At the venue, I went for the smallest footprint possible, so packing up at the end of the night would be quick. The main movie was looped on an outside wall in the venue’s entrance courtyard. There is a window facing the wall, so I mounted the projector inside pointing out. For this, I used one of my home-made mounts, plus mafer clamp, 20″ arm, and knuckle, clamped onto the metal window frame above head-level.

CR-rig

I taped a Roku onto the mount, and created a .m4v file with Handbrake to play back off a USB drive. Roku has a limited number of file types that it will play, and that’s one. Also, the Roku USB player doesn’t have a loop function, so I made a version of the 40 minute movie that plays twice, followed by 15 minutes of black with “CESAR & ROSS” text at the end. I just hit “back” and “play” on the remote every hour and a half. I’m going to pick up a Raspberry Pi to do this better. [UPDATE 5/16/14: I got this running.]

CR-wall-words

Inside, I had another projector running from my MacBook Pro, up in the sound booth. From there I could fill the entire side wall of the dining/dancing part of the venue. The wall is a black rubberized cork material, not too shiny and not too light-absorbent. With a bright enough projector (mine’s 3,000 lumens), projecting on a dark surface like that gives you high contrast and looks great.

I made both 1280×720 and 854×480 versions of the movies and loops, to pick depending on final projection size. If a particular clip gets shrunk down on the canvas during playback, there’s no need to waste pixels with a large file. But if it’s fillng the screen, I can go for quality. I also compressed everything with VidVox’s new Hap codec, which is open-source and decodes everything on the graphics card. Looked great, played great.

CR-touchOSC

In VDMX (my VJ software of choice), I made a canvas that was 1708 x 960, with quads of 50% scaled-down layers (which were the 854 x 480 media’s native size), including some that were doubled-up for live blending. This went out through Syphon to MadMapper, and I mapped the quads to different parts of the wall: Quads 1 and 2 were the full 40-minute movie with staggered start times, shrunk to two 4-foot wide rectangles on the wall. Behind that was Quad 3, as a giant wall-sized projection. During dinner this was blank or dim, abstract patterns (subway cars passing in the tunnels, blurry street scenes at night…). Quad 4 was just for text (“CESAR & ROSS”) that was projected a few places on the wall.

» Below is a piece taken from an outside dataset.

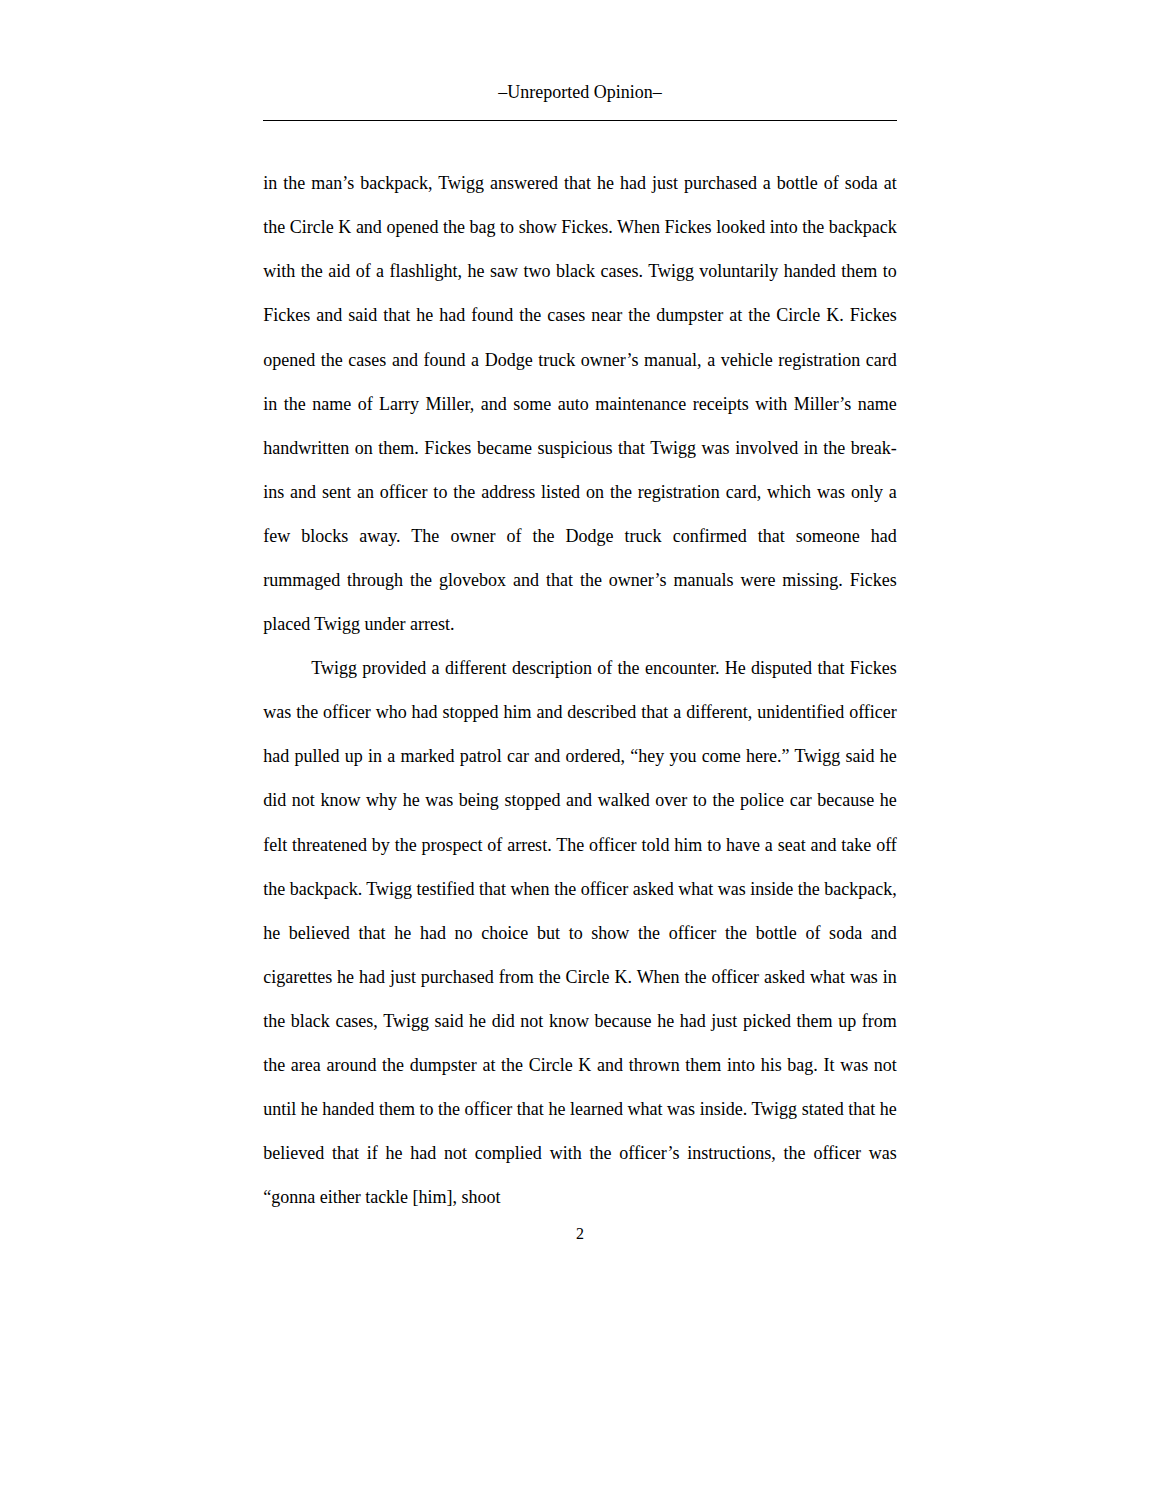–Unreported Opinion–
in the man’s backpack, Twigg answered that he had just purchased a bottle of soda at the Circle K and opened the bag to show Fickes. When Fickes looked into the backpack with the aid of a flashlight, he saw two black cases. Twigg voluntarily handed them to Fickes and said that he had found the cases near the dumpster at the Circle K. Fickes opened the cases and found a Dodge truck owner’s manual, a vehicle registration card in the name of Larry Miller, and some auto maintenance receipts with Miller’s name handwritten on them. Fickes became suspicious that Twigg was involved in the break-ins and sent an officer to the address listed on the registration card, which was only a few blocks away. The owner of the Dodge truck confirmed that someone had rummaged through the glovebox and that the owner’s manuals were missing. Fickes placed Twigg under arrest.
Twigg provided a different description of the encounter. He disputed that Fickes was the officer who had stopped him and described that a different, unidentified officer had pulled up in a marked patrol car and ordered, “hey you come here.” Twigg said he did not know why he was being stopped and walked over to the police car because he felt threatened by the prospect of arrest. The officer told him to have a seat and take off the backpack. Twigg testified that when the officer asked what was inside the backpack, he believed that he had no choice but to show the officer the bottle of soda and cigarettes he had just purchased from the Circle K. When the officer asked what was in the black cases, Twigg said he did not know because he had just picked them up from the area around the dumpster at the Circle K and thrown them into his bag. It was not until he handed them to the officer that he learned what was inside. Twigg stated that he believed that if he had not complied with the officer’s instructions, the officer was “gonna either tackle [him], shoot
2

Once the dance party started, I cleared the smaller images and went full-wall with movie, loops and text, and some color mixing and effects.

I ran the whole show with Touch OSC on my iPhone (some frame-grabs are pictured here: layer-clip assignment, layer blending, and an RGB effect control). I’ve learned not to do this when working with bands: people think I’m some asshole texting during the show. But in this case I didn’t have to leave the dance floor.